Nor is there a national Center for Patient Safety as recommended in the report. The federal Agency for Healthcare Research and Quality, founded in 1989, was asked by Congress in 1999 to do more to address some of the concerns raised in the report on medical errors. But Wachter said the agency effort remains underfunded. The White House sought $84 million in the 2005 fiscal year for the agency's efforts to improve patient safety, compared to $79.5 million approved by Congress for 2004.
Wachter said there have been encouraging signs, notably the effort by the private Joint Committee for Accreditation of Hospital Organizations to require strict attention to common-sense safety practices: use of checklists and a timeout (a pause to ensure that all preparatory steps have been taken before starting a surgical procedure); use of indelible ink to mark the limb or body part scheduled for surgery; readbacks of orders for prescription drugs.
Safety 'culture' lagging
Assessing the impact of the institute report remains difficult because of a lack of follow-up data, experts said. In cases where tougher reporting systems have been put in place, the information may be just sitting on a shelf or has not yet been analyzed for changes in the safety culture in hospitals and clinics.
Wachter took a poll recently of about 400 hospital-based physicians who were attending a medical conference. Forty-five percent said their institution had a better safety culture than when the institute report was issued in 1999. The rest said things had remained the same or gotten worse.
Medicine continues to lag behind other complex enterprises, such as the commercial airline business, in its attention to uniform reporting of problems and standardization of procedures, Wachter said.

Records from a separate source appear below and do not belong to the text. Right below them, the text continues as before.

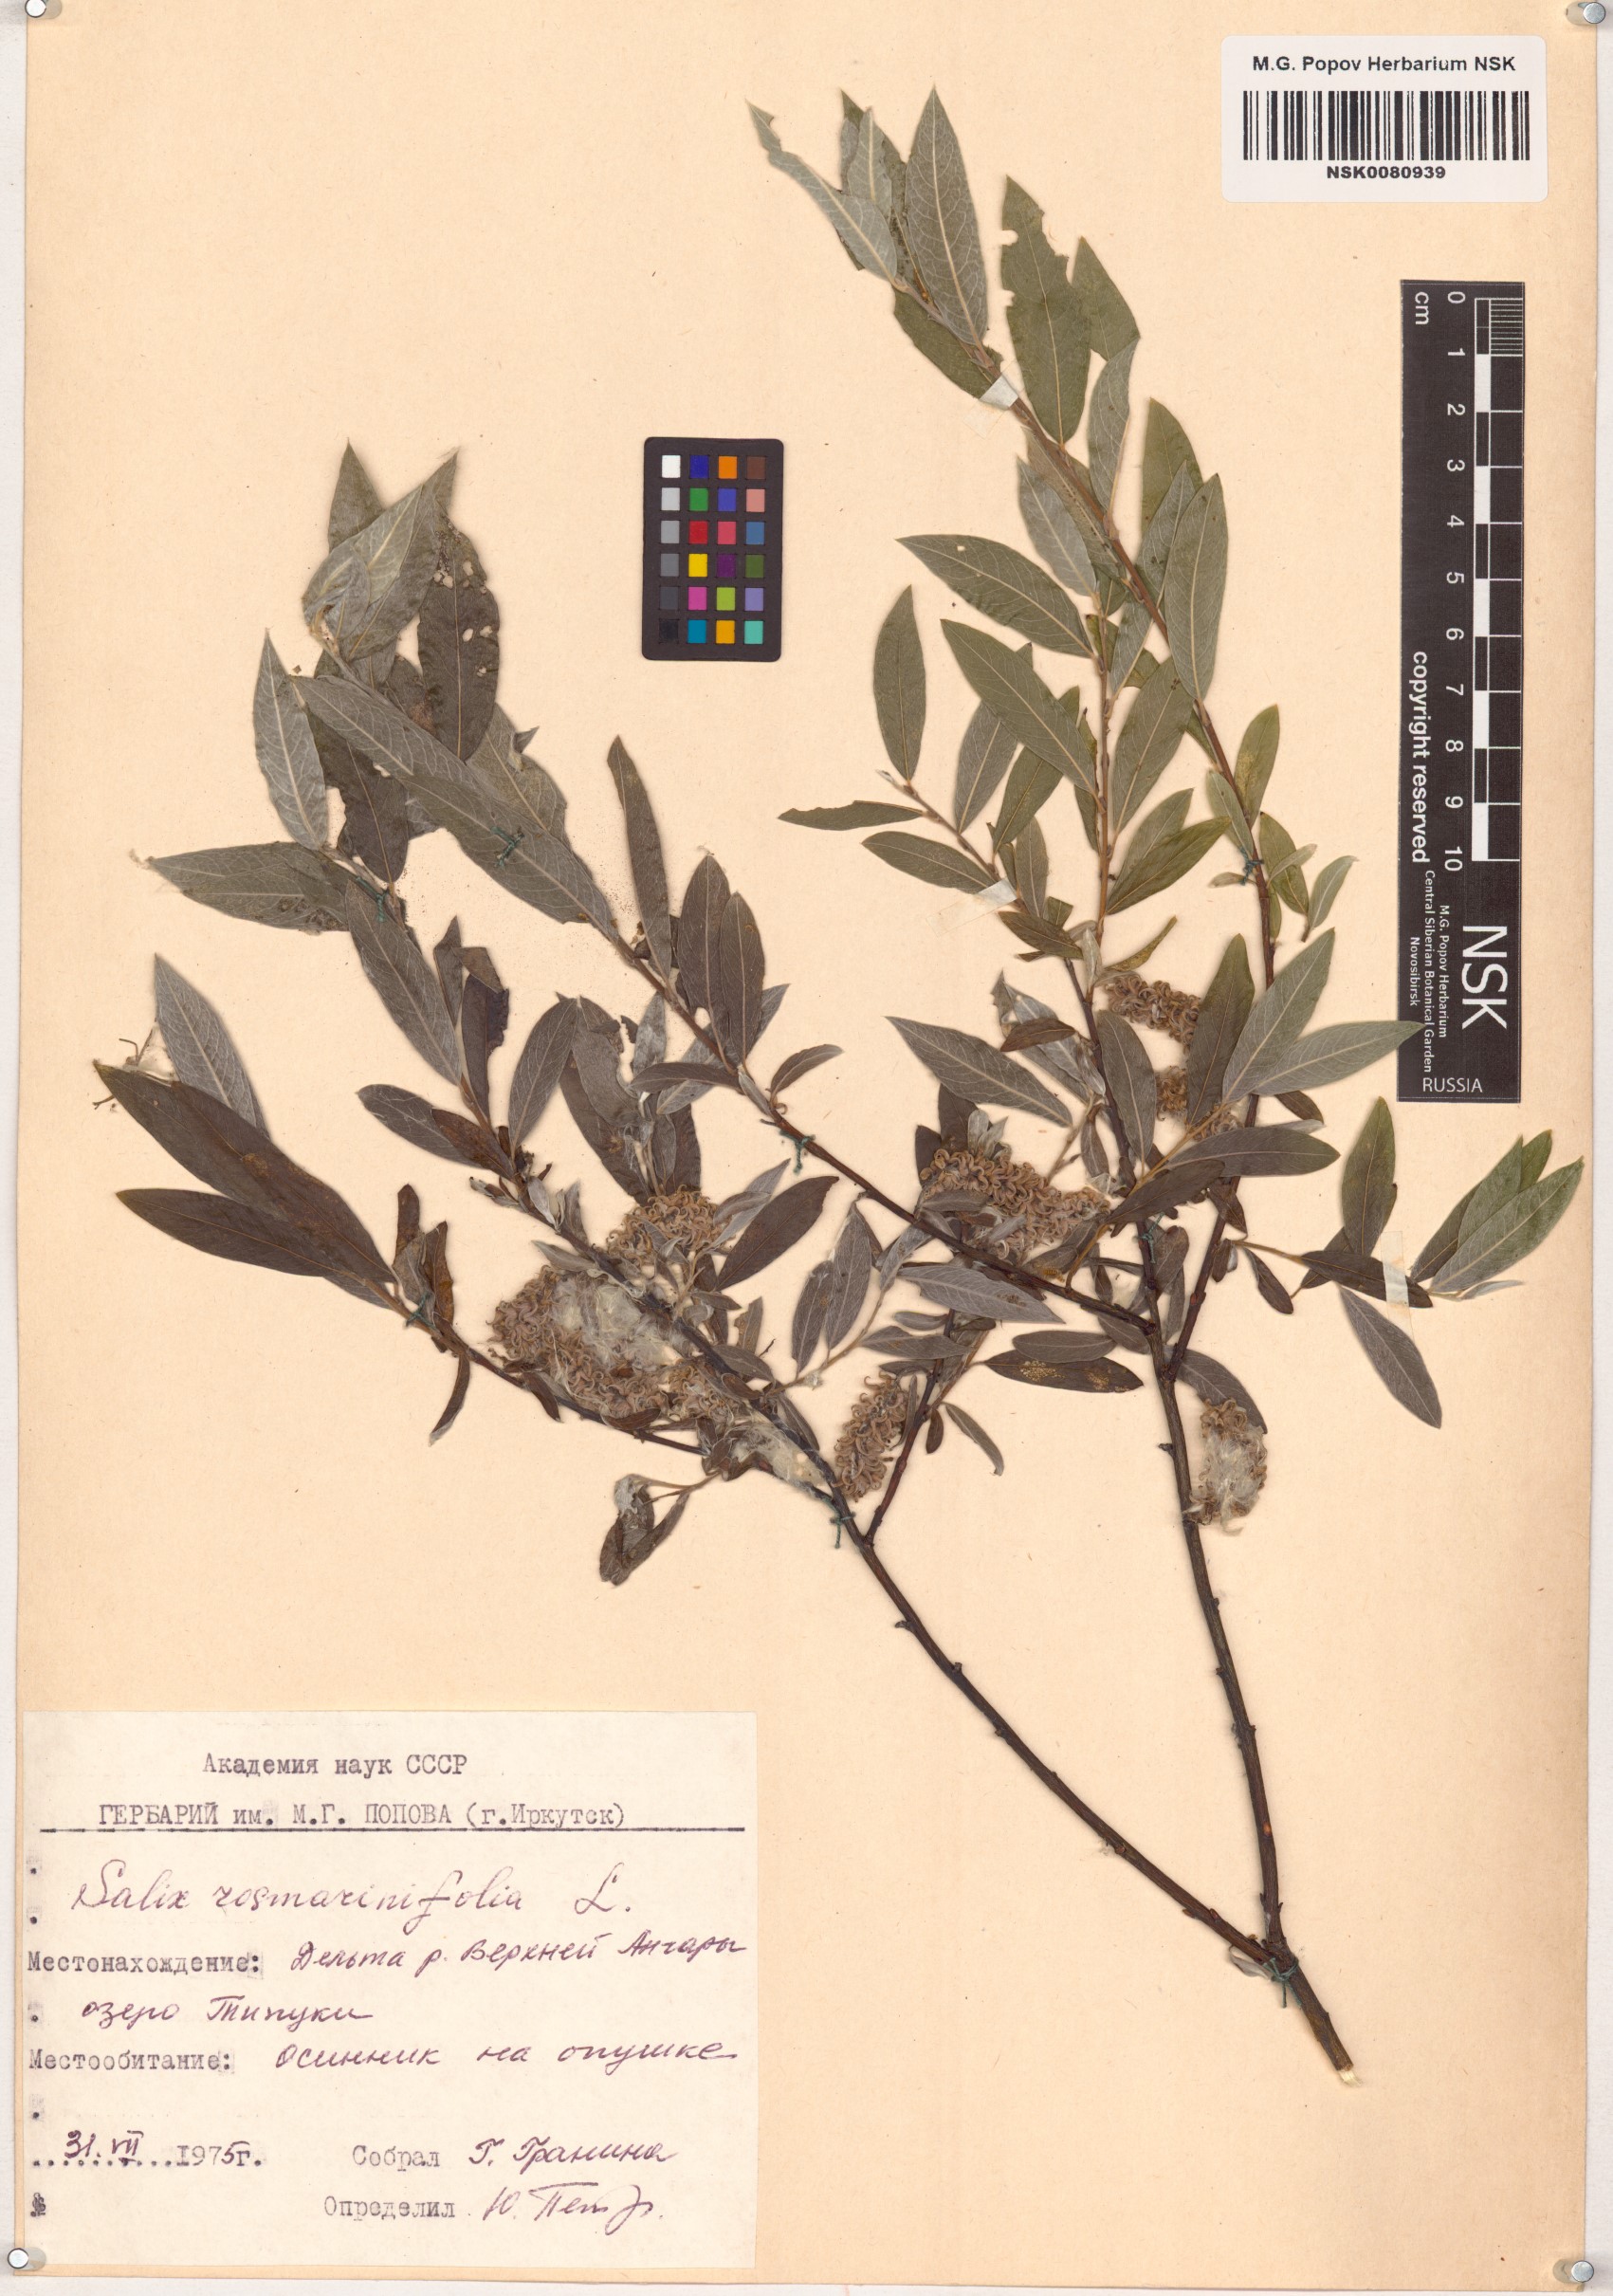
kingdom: Plantae
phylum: Tracheophyta
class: Magnoliopsida
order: Malpighiales
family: Salicaceae
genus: Salix
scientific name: Salix rosmarinifolia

It is not unusual, he said, for physicians and surgeons within the same hospital to use slightly different approaches to organizing staff and equipment in an operating room or intensive care unit.
"I can't imagine having a 767 cockpit set up different ways for different pilots," he said.
Wachter also cited a 2000 study in which both pilots and surgeons were asked if they considered it appropriate for subordinates to challenge their decisions if they feel mistakes are being made.
"Virtually every pilot says, 'Of course, are you crazy? You think I'm about to fly into a mountain, stop me,'" Wachter said. "And half of the surgeons say, 'No.'"
More technology help
While changing the culture of the operating room may be a challenge, there are other steps that can be taken, including the use of computers for medication orders rather than a doctor's sometimes illegible handwriting on the traditional prescription pad. Hospitals also have started to adopt electronic medical records to make it easier to track a patient's medical history from site to site and doctor to doctor.
"It is critically important to move ahead with the electronic health record," Leape said. Large medical centers and practice groups are more able to afford the cost of computerization, however, and specialists worry that smaller offices, often in rural areas, will lag behind.
Arthur Levin, director of the Center for Medical Consumers, an advocacy group in Manhattan, said those concerned about medical errors have not been able to build a political movement to press for more funding, despite the impetus of the 1999 institute report. He said the public and lawmakers must be convinced "that this is a real issue."